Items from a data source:

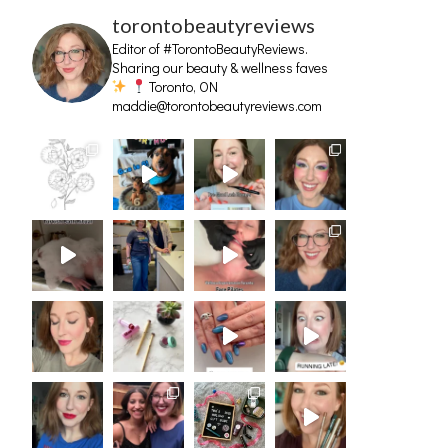
torontobeautyreviews
Editor of #TorontoBeautyReviews.
Sharing our beauty & wellness faves
Toronto, ON
maddie@torontobeautyreviews.com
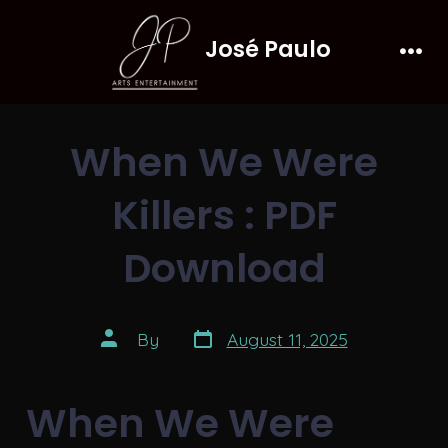
Skip
José Paulo
to
Men
content
When We Were
Killers : PDF
Download
Post
Post
By
August 11, 2025
date
author
When We Were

**Task details**. Copy every line of text from the items above with no changes, leaving out the pictures.

**Response to the exercise**.
torontobeautyreviews
Editor of #TorontoBeautyReviews.
Sharing our beauty & wellness faves
Toronto, ON
maddie@torontobeautyreviews.com
Skip
José Paulo
to
Men
content
When We Were
Killers : PDF
Download
Post
Post
By
August 11, 2025
date
author
When We Were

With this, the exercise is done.